Minutos después estaban en un corredor oscuro, en territorio completamente desconocido. Ambos estaban fatigados; Nicole tenía dificultades para respirar:
—Richard —avisó—, necesito descansar. No puedo seguir así.
Avanzaron rápidamente por el vacío corredor oscuro, recorriendo unos cincuenta metros: sobre la izquierda vieron una puerta. Con cautela, Richard la abrió, atisbó detrás de ella y recorrió el cuarto con el haz de la linterna:
—Debe de ser alguna clase de depósito —dijo—, pero, en estos momentos, está vacío.

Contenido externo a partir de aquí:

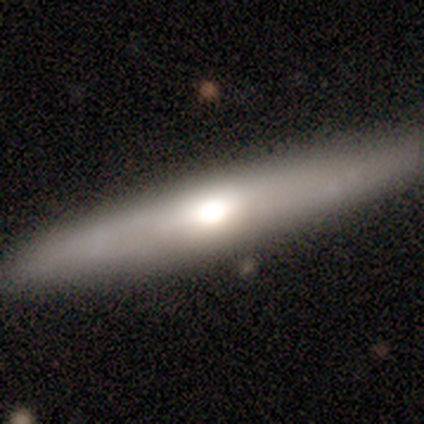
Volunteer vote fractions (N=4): smooth_or_featured: smooth (p=0.50) [tied with: featured or disk p=0.50]
how_rounded: in between (p=0.50) [tied with: cigar-shaped p=0.50]
merging: none (p=1.00)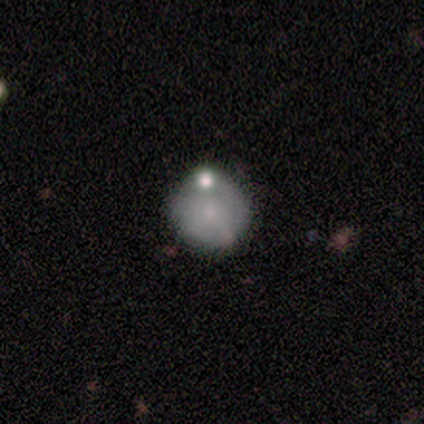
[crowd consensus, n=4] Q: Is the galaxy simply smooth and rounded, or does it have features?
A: smooth — 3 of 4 (75%).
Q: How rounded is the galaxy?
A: round — 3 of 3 (100%).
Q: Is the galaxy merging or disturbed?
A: major disturbance — 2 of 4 (50%, tied with merger).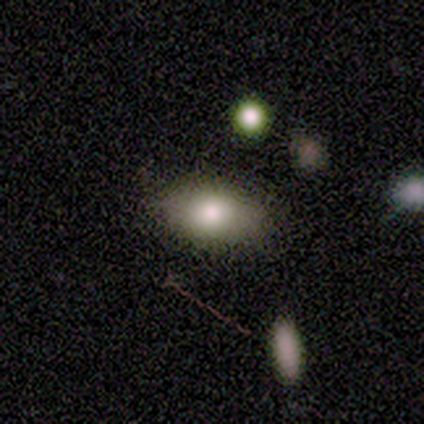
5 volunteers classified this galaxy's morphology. Smooth or featured? smooth (80%)
How rounded? in between (100%)
Merging? none (75%)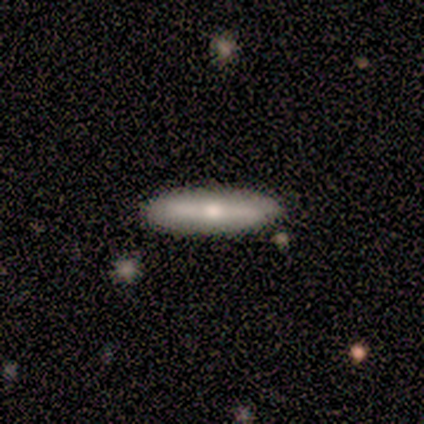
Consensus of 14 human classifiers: This appears to be a featured or disk galaxy (57%) viewed edge-on (75%) with a rounded central bulge (100%). Merging: none (86%).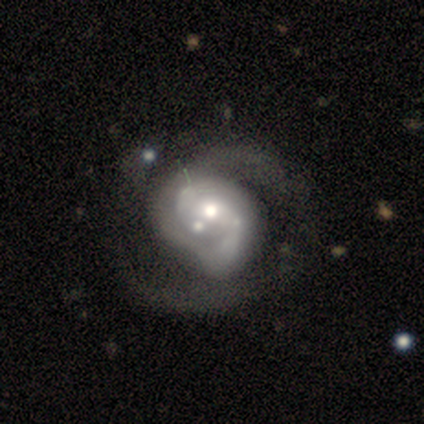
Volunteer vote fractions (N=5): smooth_or_featured: featured or disk (p=0.80) [alt: smooth p=0.20]
disk_edge_on: no (p=1.00)
bar: weak (p=0.75) [alt: no p=0.25]
has_spiral_arms: yes (p=1.00)
spiral_winding: tight (p=0.50) [tied with: medium p=0.50]
spiral_arm_count: 2 (p=0.50) [tied with: can't tell p=0.50]
bulge_size: moderate (p=0.50) [alt: dominant p=0.25]
merging: merger (p=0.80) [alt: major disturbance p=0.20]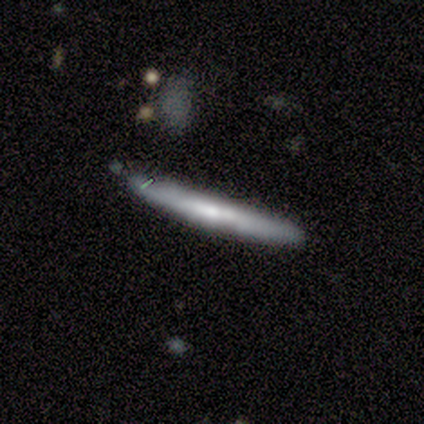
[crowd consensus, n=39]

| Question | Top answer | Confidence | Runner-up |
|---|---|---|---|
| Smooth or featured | featured or disk | 54% | smooth (38%) |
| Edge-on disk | yes | 90% | no (10%) |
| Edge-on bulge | none | 68% | rounded (26%) |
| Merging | none | 67% | minor disturbance (28%) |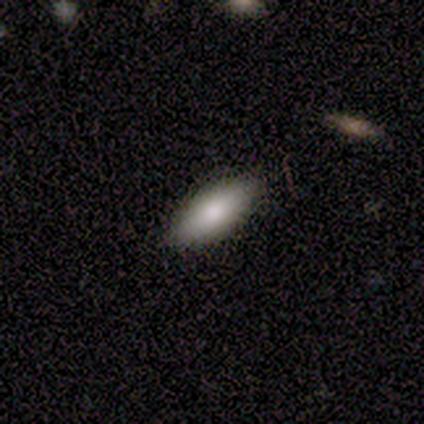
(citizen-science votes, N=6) Smooth or featured? smooth (100%)
How rounded? in between (67%)
Merging? none (100%)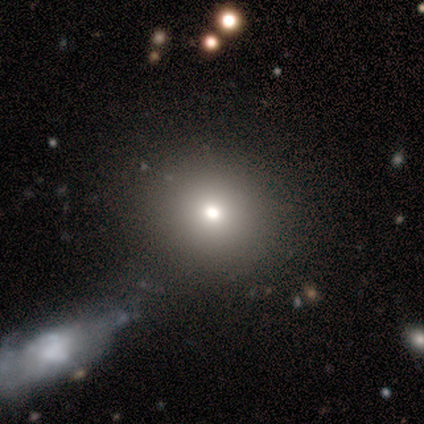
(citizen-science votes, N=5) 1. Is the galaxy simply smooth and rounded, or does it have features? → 80% smooth, 20% star or artifact, 0% featured or disk.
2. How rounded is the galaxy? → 75% round, 25% in between, 0% cigar-shaped.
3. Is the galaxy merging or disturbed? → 75% none, 25% merger, 0% minor disturbance, 0% major disturbance.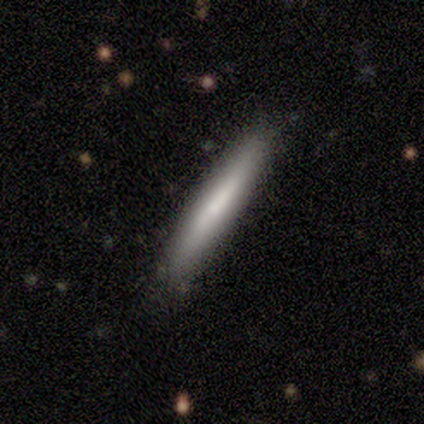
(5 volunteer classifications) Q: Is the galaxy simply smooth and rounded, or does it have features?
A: smooth — 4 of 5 (80%).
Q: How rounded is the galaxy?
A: cigar-shaped — 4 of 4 (100%).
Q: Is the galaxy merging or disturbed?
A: none — 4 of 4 (100%).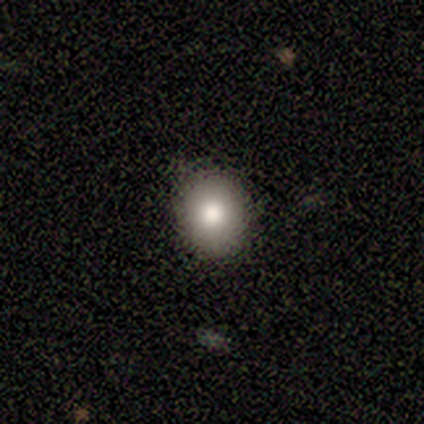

Entró en el cuarto, a través de la puerta trasera del cual le echó un vistazo a otra cámara vacía y, después, regresó a buscar a Nicole. Se sentaron con la espalda contra la pared.
—Cuando volvamos a nuestra madriguera, querido —dijo Nicole unos segundos después—, quiero que me ayudes a examinarme el corazón: últimamente he estado sintiendo unos dolores extraños.
—¿Estás bien ahora? —preguntó Richard, con la preocupación reflejada en la voz.
—Sí —aseguró ella. Sonrió en la oscuridad y lo besó—. Tan bien como se puede esperar, después de escapar por un pelo de una manada de octoarañas.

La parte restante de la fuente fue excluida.